[Dataset records]
------------------------------------
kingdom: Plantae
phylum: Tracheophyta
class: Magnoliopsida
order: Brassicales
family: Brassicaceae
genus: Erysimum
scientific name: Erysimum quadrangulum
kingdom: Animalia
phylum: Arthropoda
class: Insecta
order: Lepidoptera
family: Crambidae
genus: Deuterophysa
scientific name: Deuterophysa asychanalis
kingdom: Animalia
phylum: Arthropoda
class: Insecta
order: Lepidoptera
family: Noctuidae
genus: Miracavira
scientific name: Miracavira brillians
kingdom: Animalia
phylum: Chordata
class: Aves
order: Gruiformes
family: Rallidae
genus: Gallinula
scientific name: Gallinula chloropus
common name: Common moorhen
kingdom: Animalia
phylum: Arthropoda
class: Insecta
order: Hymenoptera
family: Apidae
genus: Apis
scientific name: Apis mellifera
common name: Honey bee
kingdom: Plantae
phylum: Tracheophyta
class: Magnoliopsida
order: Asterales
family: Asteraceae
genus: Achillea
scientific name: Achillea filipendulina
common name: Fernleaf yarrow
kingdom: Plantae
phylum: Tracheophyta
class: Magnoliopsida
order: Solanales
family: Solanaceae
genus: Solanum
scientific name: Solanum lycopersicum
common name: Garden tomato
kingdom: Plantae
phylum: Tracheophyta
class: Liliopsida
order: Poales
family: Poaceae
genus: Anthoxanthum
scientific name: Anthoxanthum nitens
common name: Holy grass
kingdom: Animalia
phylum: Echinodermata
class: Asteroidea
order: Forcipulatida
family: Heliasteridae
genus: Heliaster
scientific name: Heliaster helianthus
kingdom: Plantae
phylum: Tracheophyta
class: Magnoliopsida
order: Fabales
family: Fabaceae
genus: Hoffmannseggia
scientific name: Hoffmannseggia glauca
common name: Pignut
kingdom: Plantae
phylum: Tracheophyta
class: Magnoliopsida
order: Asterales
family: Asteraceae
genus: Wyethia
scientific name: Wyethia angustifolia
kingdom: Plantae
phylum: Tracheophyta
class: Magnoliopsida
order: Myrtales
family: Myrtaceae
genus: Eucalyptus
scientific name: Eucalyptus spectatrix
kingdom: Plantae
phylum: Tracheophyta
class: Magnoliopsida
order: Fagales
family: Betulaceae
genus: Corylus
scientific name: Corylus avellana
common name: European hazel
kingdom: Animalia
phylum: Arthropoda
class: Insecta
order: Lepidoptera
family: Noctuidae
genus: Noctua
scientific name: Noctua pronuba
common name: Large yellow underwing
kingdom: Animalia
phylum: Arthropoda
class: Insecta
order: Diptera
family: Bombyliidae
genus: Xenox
------------------------------------
- [AIM OF THE EXERCISE]:
Write out, word for word, every line from the beginning of the material through the line with "genus: Achillea", including that line.

- [ANSWER TO THE PROBLEM]:
kingdom: Plantae
phylum: Tracheophyta
class: Magnoliopsida
order: Brassicales
family: Brassicaceae
genus: Erysimum
scientific name: Erysimum quadrangulum
kingdom: Animalia
phylum: Arthropoda
class: Insecta
order: Lepidoptera
family: Crambidae
genus: Deuterophysa
scientific name: Deuterophysa asychanalis
kingdom: Animalia
phylum: Arthropoda
class: Insecta
order: Lepidoptera
family: Noctuidae
genus: Miracavira
scientific name: Miracavira brillians
kingdom: Animalia
phylum: Chordata
class: Aves
order: Gruiformes
family: Rallidae
genus: Gallinula
scientific name: Gallinula chloropus
common name: Common moorhen
kingdom: Animalia
phylum: Arthropoda
class: Insecta
order: Hymenoptera
family: Apidae
genus: Apis
scientific name: Apis mellifera
common name: Honey bee
kingdom: Plantae
phylum: Tracheophyta
class: Magnoliopsida
order: Asterales
family: Asteraceae
genus: Achillea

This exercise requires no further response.